■ Texte affiché ■
Je suis surpris de voir que les unités relatives ne font pas encore consensus dans la communauté Web, notamment sur la typographie. Nicolas Hoizey avait fait une chouette conférence sur le sujet, que je vous invite à aller voir ou revoir : Un petit pas pour l’em
, un grand pas pour le Web.
Dans sa grande mansuétude, il tue également un vieux troll qui dit que la taille de fonte par défaut est toujours de 16px : People don’t change the default 16px font size in their browser. Je résume : c’est souvent le cas, mais pas toujours.
Un autre point quand vous hésitez à choisir une unité, la question à vous poser est : de quoi dépend réellement la valeur que je veux mettre, de quel contexte ? (gardez toujours cela à l’esprit)
Maintenant que c’est posé, avançons ! Suite à un échange sur Twitter hier après-midi, les notions de respect des préférences utilisateurs ne semblent toujours pas claires, tout comme le comportement des media-queries. Alors décortiquons le tout avec des exemples très simples.
Notes : si vous souhaitez tester les exemples que je vais donner, sous Firefox, il faut aller dans Options, Contenus, et là vous pourrez changer votre taille de fonte par défaut. Afin de simplifier les exemples, je les ferai avec une taille de fonte par défaut de 16px et 32px, j’ai choisi le double juste pour des raisons de simplicité d’explication. Je ne redonnerai pas tout le code à chaque fois, il y aura des pens pour cela.
Une taille de fonte par défaut en pixels
html { font-size: 10px; }
Pourquoi dit-on que c’est mal ? Voici la raison : que ma taille de texte par défaut soit de 16px, 32px ou n’importe quoi, l’utilisation des pixels fera que le site imposera ses valeurs au visiteur. Le texte que j’ai paramétré sera affiché en 16px dans tous les cas.

■ Données ■
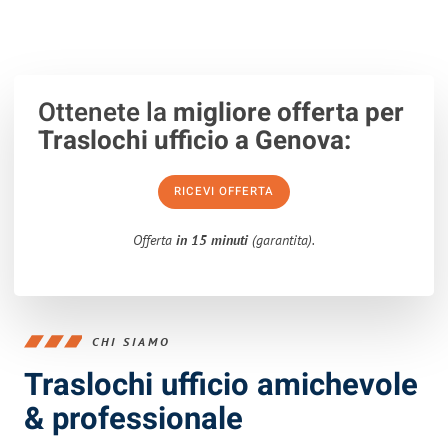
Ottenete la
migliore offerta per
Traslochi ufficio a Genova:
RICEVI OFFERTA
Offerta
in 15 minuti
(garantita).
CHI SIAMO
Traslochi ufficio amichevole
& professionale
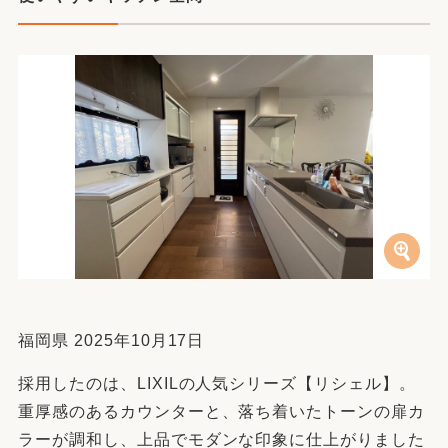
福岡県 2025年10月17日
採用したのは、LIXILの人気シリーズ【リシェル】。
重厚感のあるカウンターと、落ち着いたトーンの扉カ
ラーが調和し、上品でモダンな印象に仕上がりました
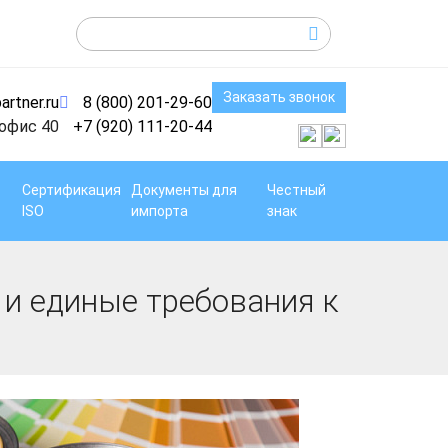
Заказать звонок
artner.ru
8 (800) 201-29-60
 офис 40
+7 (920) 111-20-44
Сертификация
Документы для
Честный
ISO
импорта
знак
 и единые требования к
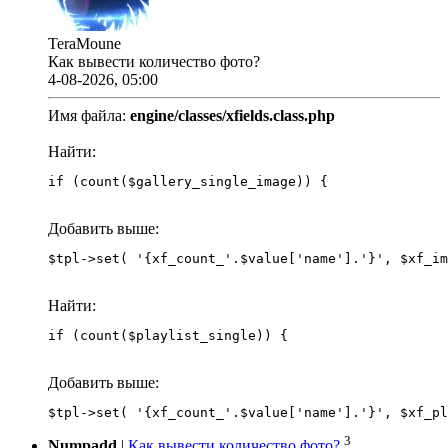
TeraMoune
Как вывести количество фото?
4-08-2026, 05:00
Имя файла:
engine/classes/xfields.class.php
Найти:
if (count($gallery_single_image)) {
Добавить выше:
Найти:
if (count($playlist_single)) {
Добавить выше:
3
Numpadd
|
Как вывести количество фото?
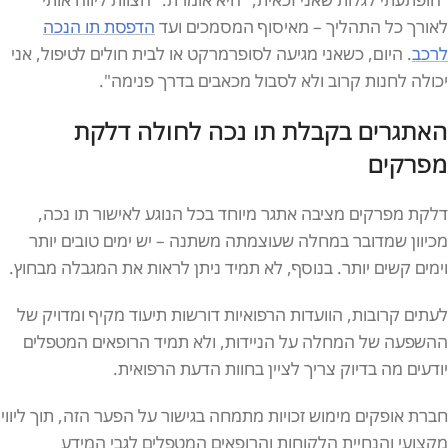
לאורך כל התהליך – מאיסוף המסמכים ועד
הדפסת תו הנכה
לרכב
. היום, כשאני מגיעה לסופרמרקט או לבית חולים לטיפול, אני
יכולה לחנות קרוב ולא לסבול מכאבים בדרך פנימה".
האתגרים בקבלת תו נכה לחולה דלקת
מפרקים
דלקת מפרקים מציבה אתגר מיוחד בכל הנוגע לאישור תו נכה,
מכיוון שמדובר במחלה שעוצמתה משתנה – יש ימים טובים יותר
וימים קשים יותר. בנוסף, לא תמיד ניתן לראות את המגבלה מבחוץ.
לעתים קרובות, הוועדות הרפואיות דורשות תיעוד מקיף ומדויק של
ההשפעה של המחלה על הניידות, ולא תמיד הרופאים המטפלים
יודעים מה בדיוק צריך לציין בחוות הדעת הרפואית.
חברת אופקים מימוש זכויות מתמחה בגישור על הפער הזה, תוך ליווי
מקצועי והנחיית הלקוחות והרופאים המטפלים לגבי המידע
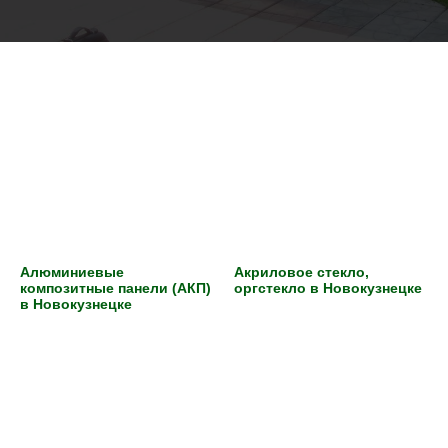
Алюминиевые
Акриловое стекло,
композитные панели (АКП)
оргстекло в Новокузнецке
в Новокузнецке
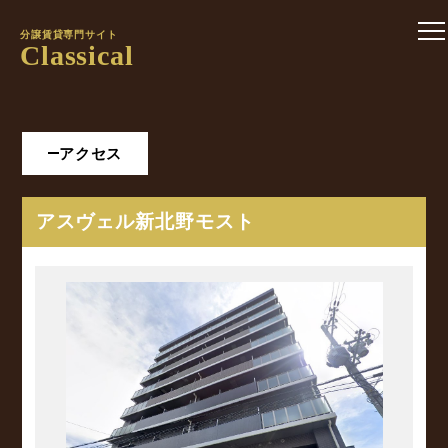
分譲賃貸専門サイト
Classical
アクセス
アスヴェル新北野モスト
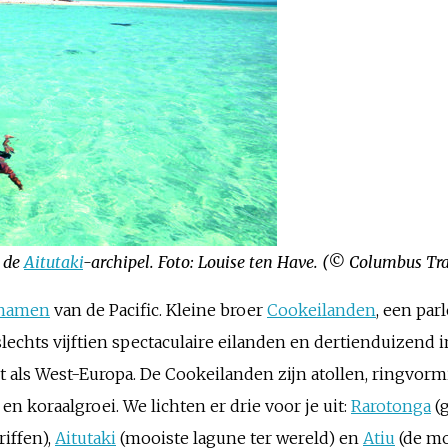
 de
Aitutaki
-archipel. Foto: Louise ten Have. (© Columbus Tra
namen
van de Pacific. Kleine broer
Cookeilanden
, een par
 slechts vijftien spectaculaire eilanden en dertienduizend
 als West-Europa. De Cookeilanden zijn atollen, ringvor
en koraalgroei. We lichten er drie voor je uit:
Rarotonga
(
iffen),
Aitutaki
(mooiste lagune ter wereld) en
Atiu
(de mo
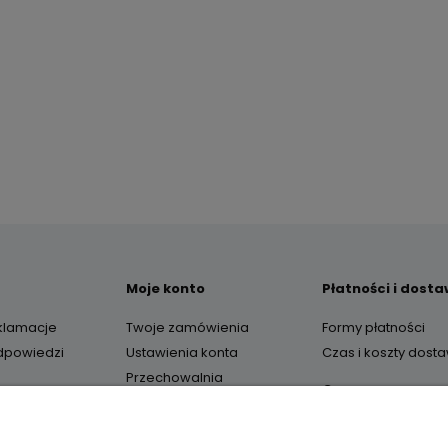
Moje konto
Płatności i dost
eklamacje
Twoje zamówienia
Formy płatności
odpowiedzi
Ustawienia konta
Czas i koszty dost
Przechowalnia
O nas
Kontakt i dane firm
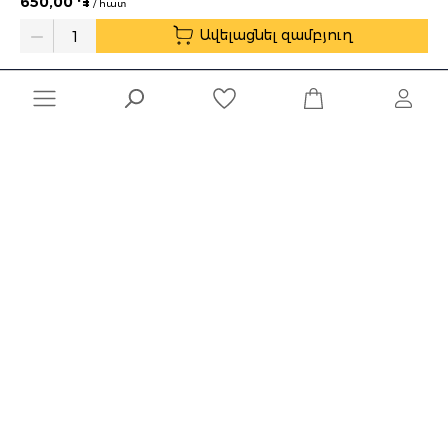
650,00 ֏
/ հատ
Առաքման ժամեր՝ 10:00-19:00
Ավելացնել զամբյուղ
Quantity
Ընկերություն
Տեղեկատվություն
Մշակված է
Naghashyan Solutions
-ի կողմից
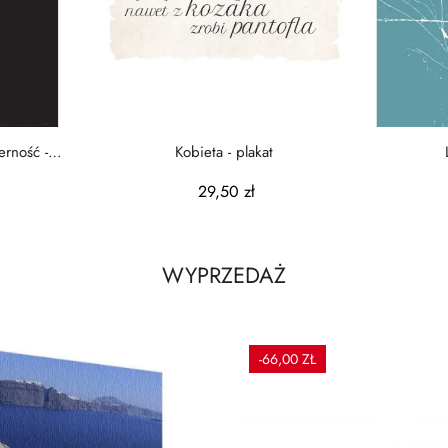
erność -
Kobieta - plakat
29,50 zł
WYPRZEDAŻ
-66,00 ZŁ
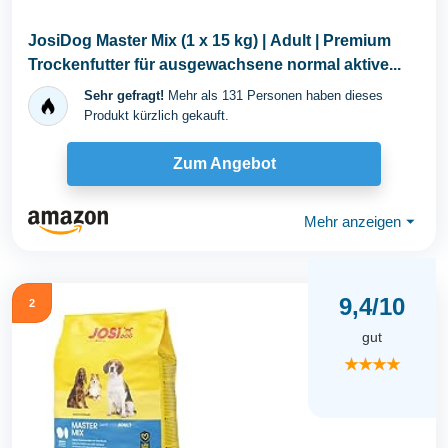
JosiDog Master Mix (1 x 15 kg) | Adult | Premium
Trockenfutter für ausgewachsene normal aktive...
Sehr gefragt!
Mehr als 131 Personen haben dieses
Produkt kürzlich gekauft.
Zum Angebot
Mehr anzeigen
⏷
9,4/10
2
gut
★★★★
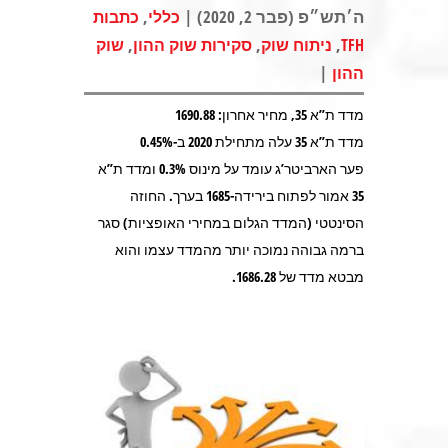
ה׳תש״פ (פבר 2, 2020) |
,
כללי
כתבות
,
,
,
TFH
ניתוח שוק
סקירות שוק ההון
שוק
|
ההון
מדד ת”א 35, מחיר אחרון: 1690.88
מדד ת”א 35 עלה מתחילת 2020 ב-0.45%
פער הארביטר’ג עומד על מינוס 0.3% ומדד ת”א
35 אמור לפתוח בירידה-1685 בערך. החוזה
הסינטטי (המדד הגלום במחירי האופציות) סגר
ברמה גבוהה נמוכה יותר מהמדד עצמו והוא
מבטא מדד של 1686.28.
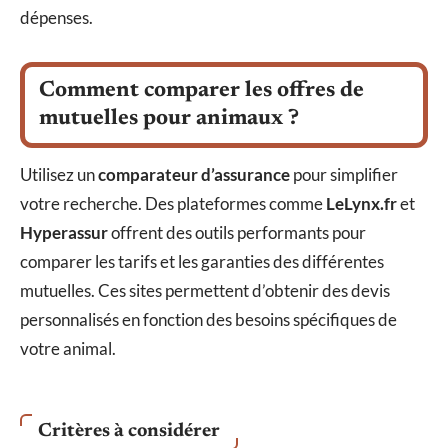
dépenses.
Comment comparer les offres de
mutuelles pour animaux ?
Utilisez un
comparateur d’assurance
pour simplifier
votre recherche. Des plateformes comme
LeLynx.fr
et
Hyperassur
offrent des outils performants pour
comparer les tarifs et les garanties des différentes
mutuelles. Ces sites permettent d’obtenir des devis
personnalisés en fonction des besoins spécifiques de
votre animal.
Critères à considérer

■ Consigne ■
Recopiez en entier, sans rien changer, le texte plus haut sur les unités relatives et la taille de fonte.

■ Réponse ■
Je suis surpris de voir que les unités relatives ne font pas encore consensus dans la communauté Web, notamment sur la typographie. Nicolas Hoizey avait fait une chouette conférence sur le sujet, que je vous invite à aller voir ou revoir : Un petit pas pour l’em
, un grand pas pour le Web.
Dans sa grande mansuétude, il tue également un vieux troll qui dit que la taille de fonte par défaut est toujours de 16px : People don’t change the default 16px font size in their browser. Je résume : c’est souvent le cas, mais pas toujours.
Un autre point quand vous hésitez à choisir une unité, la question à vous poser est : de quoi dépend réellement la valeur que je veux mettre, de quel contexte ? (gardez toujours cela à l’esprit)
Maintenant que c’est posé, avançons ! Suite à un échange sur Twitter hier après-midi, les notions de respect des préférences utilisateurs ne semblent toujours pas claires, tout comme le comportement des media-queries. Alors décortiquons le tout avec des exemples très simples.
Notes : si vous souhaitez tester les exemples que je vais donner, sous Firefox, il faut aller dans Options, Contenus, et là vous pourrez changer votre taille de fonte par défaut. Afin de simplifier les exemples, je les ferai avec une taille de fonte par défaut de 16px et 32px, j’ai choisi le double juste pour des raisons de simplicité d’explication. Je ne redonnerai pas tout le code à chaque fois, il y aura des pens pour cela.
Une taille de fonte par défaut en pixels
html { font-size: 10px; }
Pourquoi dit-on que c’est mal ? Voici la raison : que ma taille de texte par défaut soit de 16px, 32px ou n’importe quoi, l’utilisation des pixels fera que le site imposera ses valeurs au visiteur. Le texte que j’ai paramétré sera affiché en 16px dans tous les cas.